The prevalence of fragile X in the Chinese population has been regarded as low, which puts into question the need to conduct screenings. Yet, recent studies in populations from Hong Kong and Korea indicate that approximately one out of 883 parents carry FMR1 gene mutations.
Researchers assessed the actual prevalence of premutation and full mutation carriers among 20,188 pregnant Taiwanese women of Han Chinese ethnicity who underwent genetic testing. Average age was 31.7 years, and age range was 20 to 54. Those who tested positive were referred for genetic counselling.
“This is by far the largest study of the reproductive FXS carrier screening in Chinese women,” the team wrote.
Results showed that 19,982 women (98.9%) had less than 45 CGG repeats and were considered normal. Nearly 40% of women (39.3%) carried 29 CGG repeats, followed by 25.6% with 30 repeats. Less than 10% had 28 (8.60%) and 36 repeats (6%).
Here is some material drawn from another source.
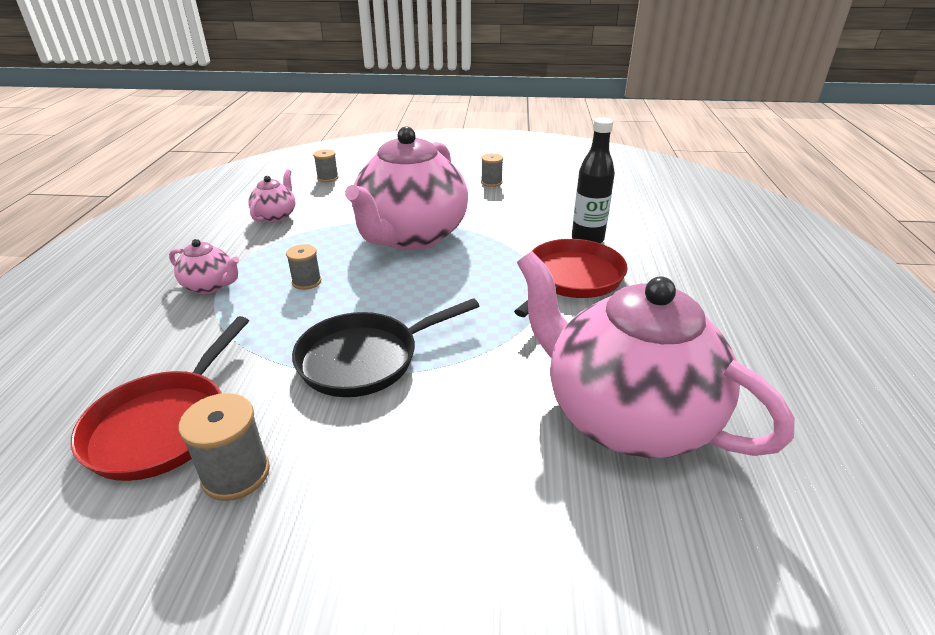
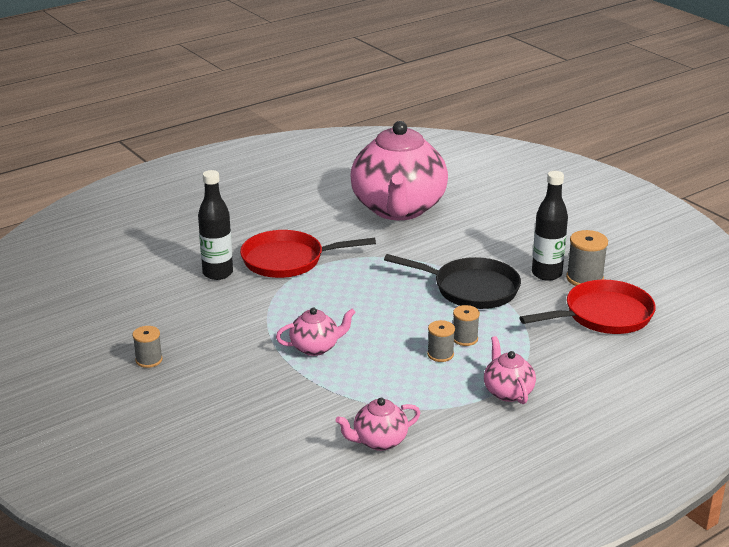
camera: 130 degrees left, 5 degrees down
grey spool [313,149,339,182] -> grey spool moved to [453,305,480,346]
pink teapot [345,126,468,250] -> pink teapot [276,308,356,356], size x0.42
none -> black bottle [532,171,568,281]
A total of 26 women (0.13%, or one in 777) were carriers of FMR1 premutations. Twenty-one women underwent amniocentesis to assess genetic disorders of the fetus, while five women underwent genetic tests after delivery.
Premutations were passed from mother to fetus in 17 pregnancies, with six expanding to full mutations. All 11 fetuses carrying premutations were delivered, while four out of six pregnancies with full mutations were terminated.
One mother had an asymptomatic full mutation with 280 CGG repeats. She had a family history of intellectual disability and terminated a first pregnancy of a male fetus carrying a FMR1 gene deletion. Unlike females, males have only one X chromosome so a full mutation in the only FMR1 gene copy (allele) means that they will develop fragile X. After genetic counselling, the woman experienced a successful second pregnancy and gave birth to a girl.
A rarer genetic alteration was found in one woman, who had 29 CGG repeats in one allele and a DNA deletion with nine CGG repeats in the other FMR1 allele. She decided to terminate her pregnancy of a male fetus who would have inherited this deletion.
Researchers also conducted a cost analysis of this large genetic screening. A test to identify premutation and full mutation carriers cost around $118,885 US. The total cost of amniocentesis (about $100 US per procedure) and prenatal fragile X genetic testing to identify a fetus with a full mutation is approximately $410,091 US.
“Our research results also show that FXS [fragile X] carriers are not at all rare in Chinese,” but they are much more rare than in western countries, the researchers wrote.
“The reported FXS carrier rate in Taiwan is important for prenatal counseling and for the implementation of universal screening as a public health policy,” they added.